The run-up to the trust vote has been as exciting as a Twenty20 (T20) game of cricket. Fortune is fluctuating every hour. It is a cliff-hanger!
But rather than enjoy the political game, commentators are lamenting that high principles of parliamentary democracy have degenerated to lowly bazaar bargaining.
It’s time our politicians took a leaf out of the T20 experience and created a legitimate market for politics.
Indian Premier League’s success was not in the T20 format. Beginning with the private ownership of teams to auctioning of the players, branding and marketing, cricket was commercialized as never before. It produced quality entertainment for the paying public and unearthed new talent.
In contrast to cricket, parliamentary discourse is handicapped by accusations of horse trading as if hard-nosed political bargaining is somehow unparliamentary.
One reason why politicians have fallen in public esteem is because they are not seen to be operating in an open market. This is in contrast to a regular scene of a street market, where the rich and poor rub shoulders, bargain over a product and go their separate ways without rancour.
If only politicians could operate in an open and competitive market-like environment, Parliament would be able to redeem itself.
If we are disgusted by closed-door political dealings and rumours of cash for votes, then we must allow our politicians to publicly and legitimately bargain over political ideology, negotiate electoral prospects, and be allowed to be persuaded by cash or kind if necessary.
When politicians are free to debate matters of ideology and strike bargains over public policy, the quality of parliamentary debate will enrich the country. But for this to happen, we have to scrap the most undemocratic element of our Constitution, the anti-defection law, which has stifled debate and endangered democracy itself.
In the marketplace, offers of cash or kind are tools for influencing potential customers. So, if a politician believes that ideology or policy is not adequate to further his political interest and, by extension, of his constituents, he should legitimately open himself to political auction.
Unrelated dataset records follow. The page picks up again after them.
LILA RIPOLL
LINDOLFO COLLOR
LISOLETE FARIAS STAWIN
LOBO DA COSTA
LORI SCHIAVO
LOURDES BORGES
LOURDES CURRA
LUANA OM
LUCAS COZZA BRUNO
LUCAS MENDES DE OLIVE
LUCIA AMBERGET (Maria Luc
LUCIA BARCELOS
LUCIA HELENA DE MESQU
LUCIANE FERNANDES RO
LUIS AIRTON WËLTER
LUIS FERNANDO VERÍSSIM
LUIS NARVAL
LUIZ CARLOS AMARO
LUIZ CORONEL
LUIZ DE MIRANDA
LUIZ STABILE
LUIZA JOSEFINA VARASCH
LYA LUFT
Transparent and public bidding will remove insinuations of cash stuffed in suitcases. Since politics is an important way of organizing and sustaining free society, the amount raised by political auctions or contributions should be tax-free and without limit — the condition being that it be open to public audit.
If an MP were to auction his vote for Rs100 crore, his voters would legitimately ask for a share of the windfall. If unsatisfied, the voters could remove the leader at the next ballot. A political leader who can’t get elected is unlikely to command a high price. Then it will dawn on all that while money is necessary, it is not a sufficient condition for getting elected. Party, policies, performance, too, are required.
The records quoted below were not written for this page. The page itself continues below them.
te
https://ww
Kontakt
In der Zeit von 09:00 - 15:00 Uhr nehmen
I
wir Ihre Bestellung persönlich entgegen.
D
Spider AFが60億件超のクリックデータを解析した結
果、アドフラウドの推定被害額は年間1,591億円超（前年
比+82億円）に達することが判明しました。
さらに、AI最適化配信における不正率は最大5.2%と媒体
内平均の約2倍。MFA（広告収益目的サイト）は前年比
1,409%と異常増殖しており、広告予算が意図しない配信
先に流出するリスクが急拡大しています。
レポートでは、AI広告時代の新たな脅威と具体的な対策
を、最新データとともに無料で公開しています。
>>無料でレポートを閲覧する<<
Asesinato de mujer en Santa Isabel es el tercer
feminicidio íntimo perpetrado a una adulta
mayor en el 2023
These two reforms in politics — marketization and transparency— will drastically reduce corruption and improve the quality of political discourse and unleash new talent.
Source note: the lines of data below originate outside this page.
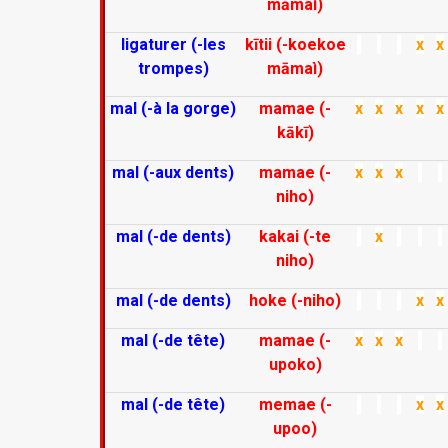
māmaì)
ligaturer (-les
kītii (-koekoe
x
x
trompes)
māmaì)
mal (-à la gorge)
mamae (-
x
x
x
x
x
kākī)
mal (-aux dents)
mamae (-
x
x
x
niho)
mal (-de dents)
kakai (-te
x
niho)
mal (-de dents)
hoke (-niho)
x
x
mal (-de tête)
mamae (-
x
x
x
upoko)
mal (-de tête)
memae (-
x
x
upoo)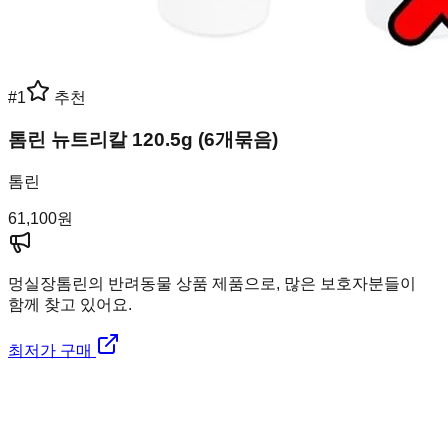
#
1
추천
톰린 뉴트리칼 120.5g (6개묶음)
톰린
61,100
원
멍실장
톰린의 반려동물 상품 제품으로, 많은 보호자분들이
함께 찾고 있어요.
최저가 구매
Given the range of discretionary power in the hands of the government over a large number of economic issues, it’s possible that despite these political reforms, there could still be some element of undercover dealing in exchanging favours.
Having reduced the scope of political corruption, we will greatly enhance the capacity of law enforcement agencies to vigorously pursue the remaining instances of corruption. With increased competition and prospect of change of governments, the fear of getting exposed by rivals will act as a deterrent.
The true strength of a democracy lies in its people. With increased transparency, information about political leaders will freely flow. Empowered with information, citizens will be able to hold their elected representatives accountable. With economic reforms, we have begun to enjoy the benefits as consumers. With market reforms in politics, we the people will finally begin our reign as sovereign.